Human-Centered Design for Community Youth Concepts

Human-Centered Design for Community Youth Concepts

Sometimes the universe conspires to present a course of action that is so obviously synergistic that it cannot be ignored. BNIM’s engagement with Human-Centered Design is one such occurrence. Synergistic because it ultimately led to the opening of a Youth Enrichment Center in one of Des Moines most underserved communities.  

Human-Centered Design (HCD) is a creative approach to problem solving and is promoted by international design and consulting firm, IDEO. This past year, IDEO offered a free online HCD course that was open to teams from around the globe. Members of BNIM enrolled in the class as a team and engaged in multiple classes and activities designed to immerse us in this design methodology. 

At the core of the HCD philosophy, what makes it “human-centered,” is the drive to go beyond the functional and the aesthetic to develop the emotional elements of a space. One way that this emotional resonance is brought to the forefront of design is by building empathy with the people that will be using the space. The HCD course introduced methods for building empathy and provided a toolkit for client engagement.

In the second class, teams were asked to choose one of three Design Challenges based on questions established by IDEO to serve as the basis of inspiration, ideation and implementation throughout the remainder of the course. BNIM chose: “How might we enable more young people to become social entrepreneurs?”

By chance, at the same time we were considering this question, a team from the Greater Des Moines Leadership Institute (GDMLI) approached BNIM looking for assistance in the development of their annual service project — a project to design and implement the renovation of a youth enrichment center for a local non-profit, Community Youth Concepts (CYC)

One of the core missions of CYC is to provide volunteer service opportunities for youth, helping them to become engaged and active in their own communities. These service projects stem directly from the interests of the students and are robust programs that are teaching social entrepreneurialism to these young people.

The alignment of the Human Centered Design curriculum with the mission of Community Youth Concepts was uncanny and we immediately signed on. The HCD coursework had challenged us to find new methods of engagement to discover design solutions that were at the deep foundation of the client’s needs.  This meant suspending preconceptions and eschewing common questions of “how big” and “how many” in favor of more open-ended explorations of vision and goals. It also meant engaging as many types of stakeholders as possible in a solution, including the students.
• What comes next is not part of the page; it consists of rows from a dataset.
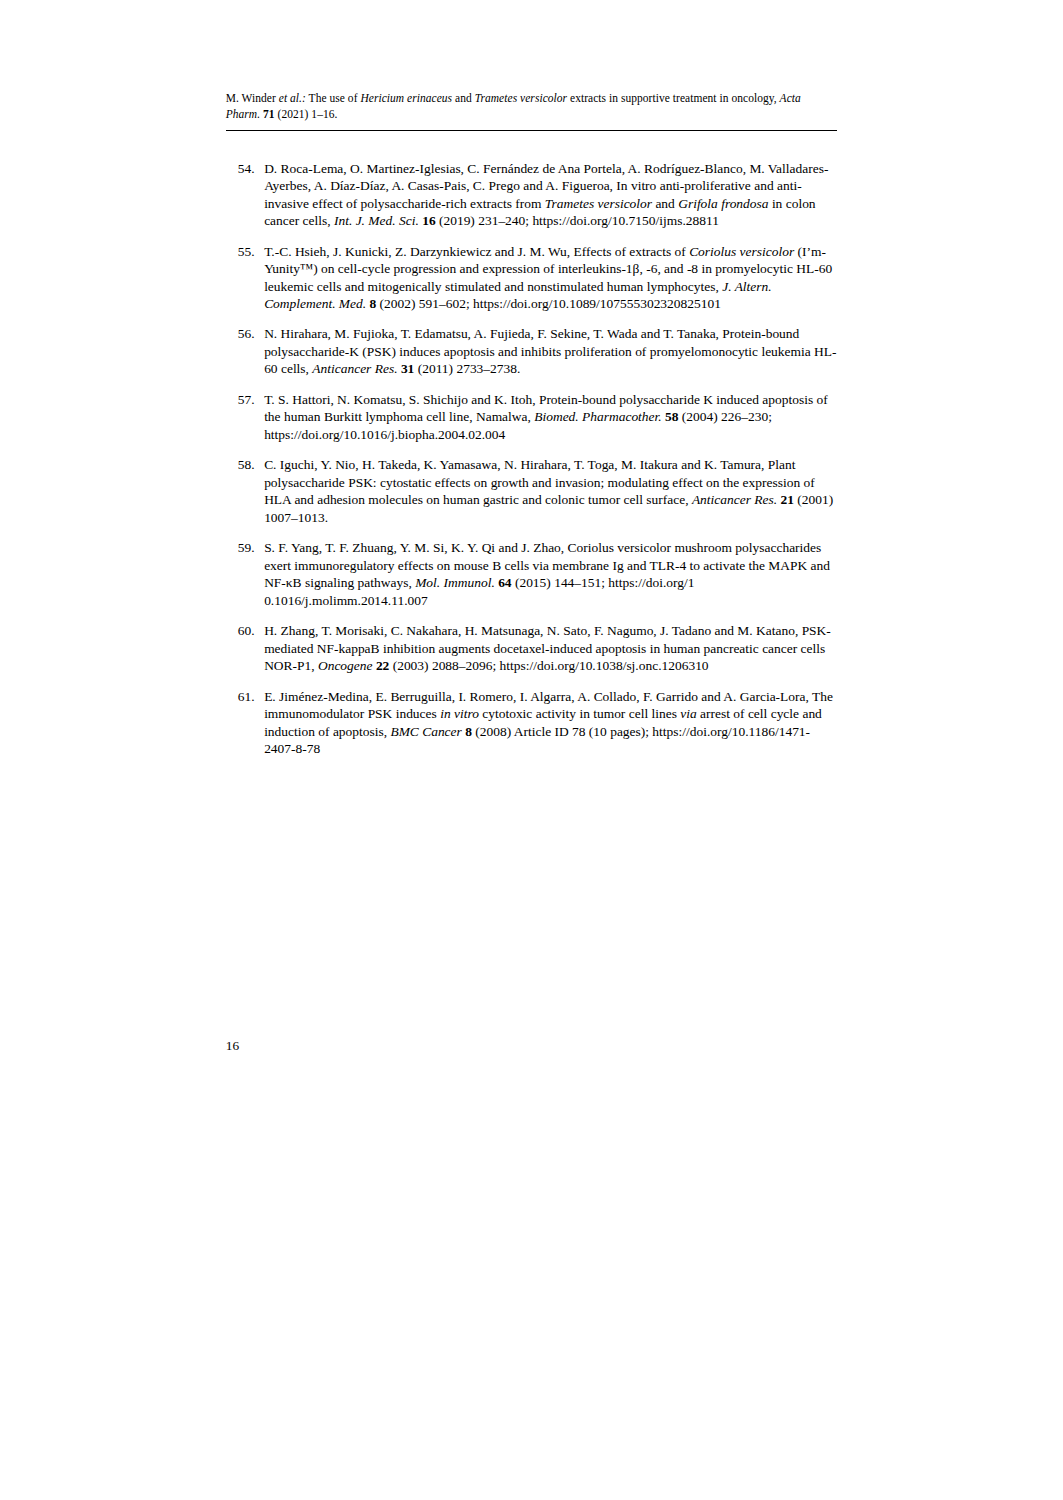M. Winder et al.: The use of Hericium erinaceus and Trametes versicolor extracts in supportive treatment in oncology, Acta Pharm. 71 (2021) 1–16.
D. Roca-Lema, O. Martinez-Iglesias, C. Fernández de Ana Portela, A. Rodríguez-Blanco, M. Valladares-Ayerbes, A. Díaz-Díaz, A. Casas-Pais, C. Prego and A. Figueroa, In vitro anti-proliferative and anti-invasive effect of polysaccharide-rich extracts from Trametes versicolor and Grifola frondosa in colon cancer cells, Int. J. Med. Sci. 16 (2019) 231–240; https://doi.org/10.7150/ijms.28811
T.-C. Hsieh, J. Kunicki, Z. Darzynkiewicz and J. M. Wu, Effects of extracts of Coriolus versicolor (I’m-Yunity™) on cell-cycle progression and expression of interleukins-1β, -6, and -8 in promyelocytic HL-60 leukemic cells and mitogenically stimulated and nonstimulated human lymphocytes, J. Altern. Complement. Med. 8 (2002) 591–602; https://doi.org/10.1089/107555302320825101
N. Hirahara, M. Fujioka, T. Edamatsu, A. Fujieda, F. Sekine, T. Wada and T. Tanaka, Protein-bound polysaccharide-K (PSK) induces apoptosis and inhibits proliferation of promyelomonocytic leukemia HL-60 cells, Anticancer Res. 31 (2011) 2733–2738.
T. S. Hattori, N. Komatsu, S. Shichijo and K. Itoh, Protein-bound polysaccharide K induced apoptosis of the human Burkitt lymphoma cell line, Namalwa, Biomed. Pharmacother. 58 (2004) 226–230; https://doi.org/10.1016/j.biopha.2004.02.004
C. Iguchi, Y. Nio, H. Takeda, K. Yamasawa, N. Hirahara, T. Toga, M. Itakura and K. Tamura, Plant polysaccharide PSK: cytostatic effects on growth and invasion; modulating effect on the expression of HLA and adhesion molecules on human gastric and colonic tumor cell surface, Anticancer Res. 21 (2001) 1007–1013.
S. F. Yang, T. F. Zhuang, Y. M. Si, K. Y. Qi and J. Zhao, Coriolus versicolor mushroom polysaccharides exert immunoregulatory effects on mouse B cells via membrane Ig and TLR-4 to activate the MAPK and NF-κB signaling pathways, Mol. Immunol. 64 (2015) 144–151; https://doi.org/1 0.1016/j.molimm.2014.11.007
H. Zhang, T. Morisaki, C. Nakahara, H. Matsunaga, N. Sato, F. Nagumo, J. Tadano and M. Katano, PSK-mediated NF-kappaB inhibition augments docetaxel-induced apoptosis in human pancreatic cancer cells NOR-P1, Oncogene 22 (2003) 2088–2096; https://doi.org/10.1038/sj.onc.1206310
E. Jiménez-Medina, E. Berruguilla, I. Romero, I. Algarra, A. Collado, F. Garrido and A. Garcia-Lora, The immunomodulator PSK induces in vitro cytotoxic activity in tumor cell lines via arrest of cell cycle and induction of apoptosis, BMC Cancer 8 (2008) Article ID 78 (10 pages); https://doi.org/10.1186/1471-2407-8-78
16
One of the most rewarding and beneficial conversations about the project occurred when our team visited the existing CYC space to engage the students in a brainstorming session. The students, primarily grade school and middle school aged, were encouraged to think and speak freely about their dreams for the new Enrichment Center. BNIM facilitated this process through a combination of sticky notes, whiteboards and model making materials. A key precept of the HCD brainstorming process is to suspend initial judgment of ideas; everything went up on the board, from ice cream machines to hot tubs.
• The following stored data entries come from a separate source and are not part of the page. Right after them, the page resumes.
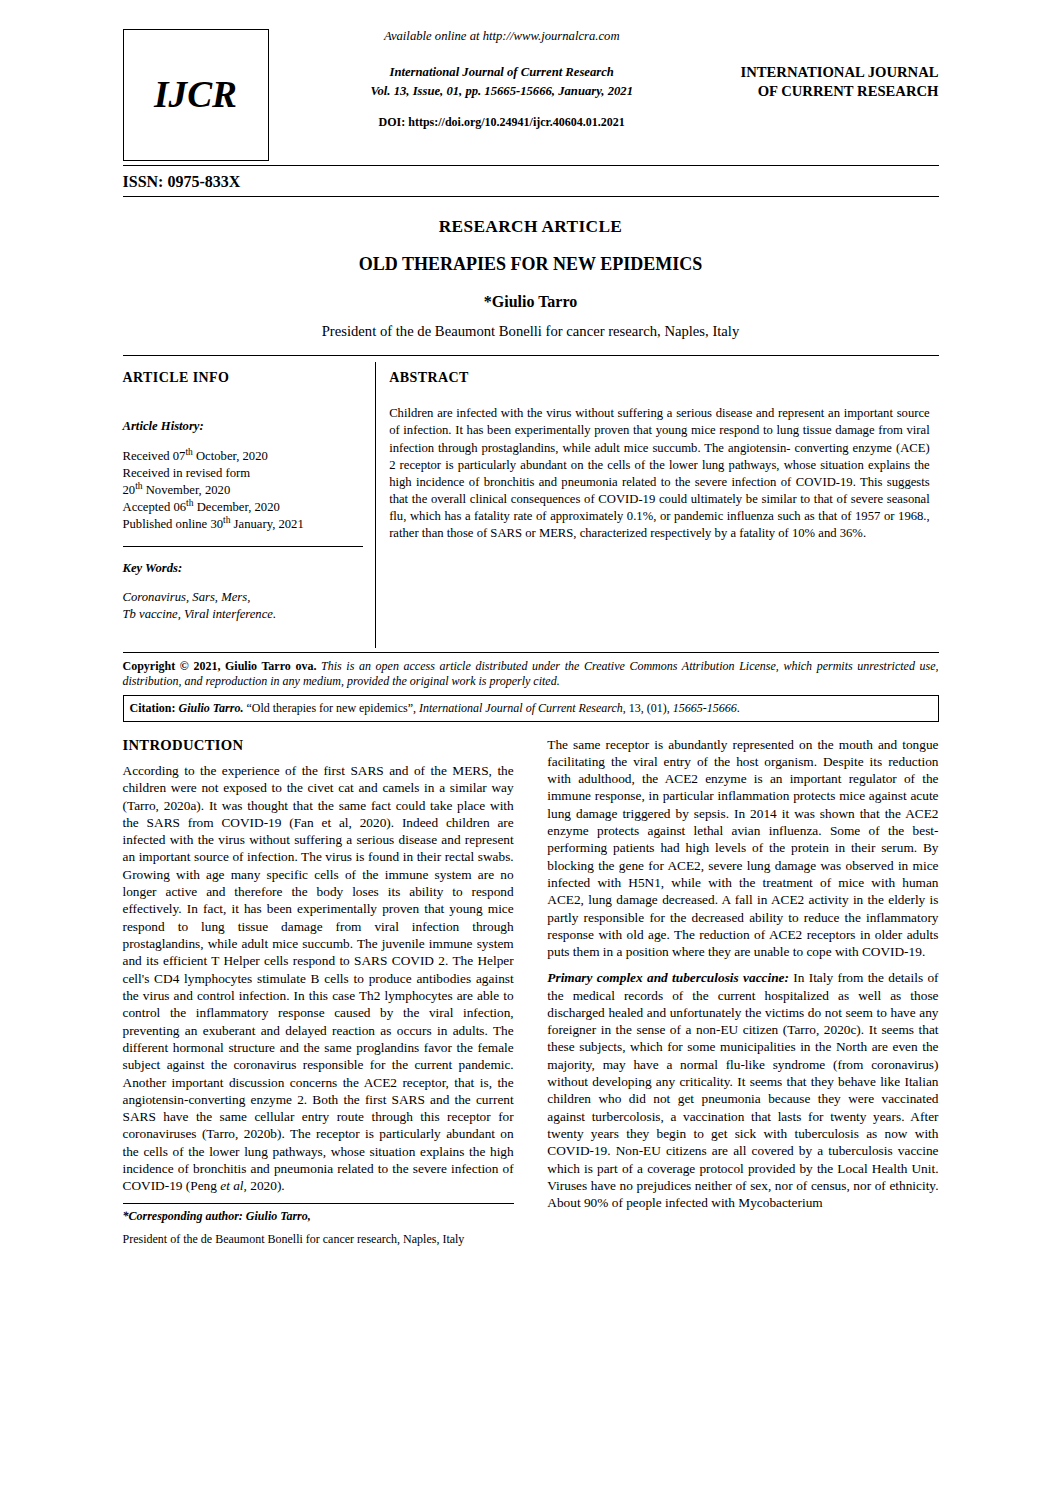IJCR
Available online at http://www.journalcra.com
International Journal of Current Research
Vol. 13, Issue, 01, pp. 15665-15666, January, 2021
DOI: https://doi.org/10.24941/ijcr.40604.01.2021
INTERNATIONAL JOURNAL
OF CURRENT RESEARCH
ISSN: 0975-833X
RESEARCH ARTICLE
OLD THERAPIES FOR NEW EPIDEMICS
*Giulio Tarro
President of the de Beaumont Bonelli for cancer research, Naples, Italy
| ARTICLE INFO | ABSTRACT |
| Article History: Received 07 th October, 2020 Received in revised form 20 th November, 2020 Accepted 06 th December, 2020 Published online 30 th January, 2021 Key Words: Coronavirus, Sars, Mers, Tb vaccine, Viral interference. | Children are infected with the virus without suffering a serious disease and represent an important source of infection. It has been experimentally proven that young mice respond to lung tissue damage from viral infection through prostaglandins, while adult mice succumb. The angiotensin- converting enzyme (ACE) 2 receptor is particularly abundant on the cells of the lower lung pathways, whose situation explains the high incidence of bronchitis and pneumonia related to the severe infection of COVID-19. This suggests that the overall clinical consequences of COVID-19 could ultimately be similar to that of severe seasonal flu, which has a fatality rate of approximately 0.1%, or pandemic influenza such as that of 1957 or 1968., rather than those of SARS or MERS, characterized respectively by a fatality of 10% and 36%. |
Copyright © 2021, Giulio Tarro ova. This is an open access article distributed under the Creative Commons Attribution License, which permits unrestricted use, distribution, and reproduction in any medium, provided the original work is properly cited.
Citation: Giulio Tarro. “Old therapies for new epidemics”, International Journal of Current Research, 13, (01), 15665-15666.
INTRODUCTION
According to the experience of the first SARS and of the MERS, the children were not exposed to the civet cat and camels in a similar way (Tarro, 2020a). It was thought that the same fact could take place with the SARS from COVID-19 (Fan et al, 2020). Indeed children are infected with the virus without suffering a serious disease and represent an important source of infection. The virus is found in their rectal swabs. Growing with age many specific cells of the immune system are no longer active and therefore the body loses its ability to respond effectively. In fact, it has been experimentally proven that young mice respond to lung tissue damage from viral infection through prostaglandins, while adult mice succumb. The juvenile immune system and its efficient T Helper cells respond to SARS COVID 2. The Helper cell's CD4 lymphocytes stimulate B cells to produce antibodies against the virus and control infection. In this case Th2 lymphocytes are able to control the inflammatory response caused by the viral infection, preventing an exuberant and delayed reaction as occurs in adults. The different hormonal structure and the same proglandins favor the female subject against the coronavirus responsible for the current pandemic. Another important discussion concerns the ACE2 receptor, that is, the angiotensin-converting enzyme 2. Both the first SARS and the current SARS have the same cellular entry route through this receptor for coronaviruses (Tarro, 2020b). The receptor is particularly abundant on the cells of the lower lung pathways, whose situation explains the high incidence of bronchitis and pneumonia related to the severe infection of COVID-19 (Peng et al, 2020).
*Corresponding author: Giulio Tarro,
President of the de Beaumont Bonelli for cancer research, Naples, Italy
The same receptor is abundantly represented on the mouth and tongue facilitating the viral entry of the host organism. Despite its reduction with adulthood, the ACE2 enzyme is an important regulator of the immune response, in particular inflammation protects mice against acute lung damage triggered by sepsis. In 2014 it was shown that the ACE2 enzyme protects against lethal avian influenza. Some of the best-performing patients had high levels of the protein in their serum. By blocking the gene for ACE2, severe lung damage was observed in mice infected with H5N1, while with the treatment of mice with human ACE2, lung damage decreased. A fall in ACE2 activity in the elderly is partly responsible for the decreased ability to reduce the inflammatory response with old age. The reduction of ACE2 receptors in older adults puts them in a position where they are unable to cope with COVID-19.
Primary complex and tuberculosis vaccine: In Italy from the details of the medical records of the current hospitalized as well as those discharged healed and unfortunately the victims do not seem to have any foreigner in the sense of a non-EU citizen (Tarro, 2020c). It seems that these subjects, which for some municipalities in the North are even the majority, may have a normal flu-like syndrome (from coronavirus) without developing any criticality. It seems that they behave like Italian children who did not get pneumonia because they were vaccinated against turbercolosis, a vaccination that lasts for twenty years. After twenty years they begin to get sick with tuberculosis as now with COVID-19. Non-EU citizens are all covered by a tuberculosis vaccine which is part of a coverage protocol provided by the Local Health Unit. Viruses have no prejudices neither of sex, nor of census, nor of ethnicity. About 90% of people infected with Mycobacterium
While some of the ideas were fanciful, key concepts rose to the top, leading to more questions and further consideration by the students. Many of these questions, just like the research question BNIM was aswering through the HCD class, began with the phrase “How might we…” How might we create a safe, nurturing environment for youth? How might we encourage kids’ collaboration and creativity?  How might we establish a vibrant and visible destination that is a source of community pride? How might the environment itself serve as a learning and teaching tool?

The design that BNIM developed with the students addressed all of these questions and more. The most salient example centered on the notion developed by the students that the space should combine aspects of both math and art, or “MART” as they called it.  While the relationship of math and art has been a topic of study for ages, it was exciting to hear how the students conceived of this concept that they were discovering and considering for the first time.

An accessible example of math and art is the Fibonacci Sequence, its close cousin the Golden Rectangle, and the appearance of these formulas in the world of art. BNIM employed numerous instances of these ratios artistically throughout the design as elements of learning in the environment. 

The best example of the confluence of math and art developed for CYC exists in the operable screen hanging from the restored tin ceiling. The screen’s material, translucent Plexiglas, is perforated by a pattern following Fermat’s Spiral, which itself is based on the Fibonacci sequence. This basic perforation pattern was then scaled, multiplied and arranged to create a functional work of art. In addition to providing a means to create spatial definition within the larger room, the screen simultaneously creates a visible beacon for the neighborhood while obscuring the computers from passers-by. Further, the screen is a learning and teaching tool that allows circumspection and circumambulation.

The CYC Youth Enrichment Center opened to the public on June 6, 2015 with a well-attended open house that included staff, donors, board members, community leaders and, of course, local youth.  The enthusiasm that greeted its reception was indicative of the important need this space fills in the community. It was illustrative of the powerful effect that design can have when it is deeply committed to an emotional connection and grounded in a generous, human centered purpose.